### EXERCISE MATERIAL ###
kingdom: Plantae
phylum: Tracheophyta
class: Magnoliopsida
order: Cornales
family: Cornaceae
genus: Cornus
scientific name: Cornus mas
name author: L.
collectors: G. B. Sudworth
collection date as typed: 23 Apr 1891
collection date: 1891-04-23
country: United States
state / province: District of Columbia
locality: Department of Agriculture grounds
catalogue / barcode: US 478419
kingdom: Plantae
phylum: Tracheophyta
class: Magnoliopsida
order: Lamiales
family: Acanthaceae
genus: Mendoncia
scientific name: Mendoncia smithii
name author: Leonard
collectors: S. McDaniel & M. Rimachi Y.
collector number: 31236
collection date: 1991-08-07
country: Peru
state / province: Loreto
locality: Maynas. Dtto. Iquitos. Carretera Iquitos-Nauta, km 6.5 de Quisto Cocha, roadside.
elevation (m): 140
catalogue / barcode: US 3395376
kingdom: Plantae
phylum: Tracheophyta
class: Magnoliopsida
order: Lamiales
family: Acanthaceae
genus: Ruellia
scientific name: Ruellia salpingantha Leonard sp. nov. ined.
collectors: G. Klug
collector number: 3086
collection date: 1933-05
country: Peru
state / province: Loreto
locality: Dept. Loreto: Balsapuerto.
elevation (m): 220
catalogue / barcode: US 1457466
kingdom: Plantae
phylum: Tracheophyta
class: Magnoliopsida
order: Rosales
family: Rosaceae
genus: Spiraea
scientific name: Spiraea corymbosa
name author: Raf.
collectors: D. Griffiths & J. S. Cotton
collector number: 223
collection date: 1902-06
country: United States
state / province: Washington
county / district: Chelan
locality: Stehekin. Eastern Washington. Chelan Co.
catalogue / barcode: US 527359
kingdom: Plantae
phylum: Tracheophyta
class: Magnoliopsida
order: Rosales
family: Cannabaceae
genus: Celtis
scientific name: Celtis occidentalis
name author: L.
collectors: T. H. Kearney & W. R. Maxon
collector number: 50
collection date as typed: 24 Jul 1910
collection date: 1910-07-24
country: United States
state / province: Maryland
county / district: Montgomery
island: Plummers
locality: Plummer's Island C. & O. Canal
###
TASK TO CARRY OUT =
Extract every line from the items above that contains the string "collectors".

CORRECT RESPONSE =
collectors: G. B. Sudworth
collectors: S. McDaniel & M. Rimachi Y.
collectors: G. Klug
collectors: D. Griffiths & J. S. Cotton
collectors: T. H. Kearney & W. R. Maxon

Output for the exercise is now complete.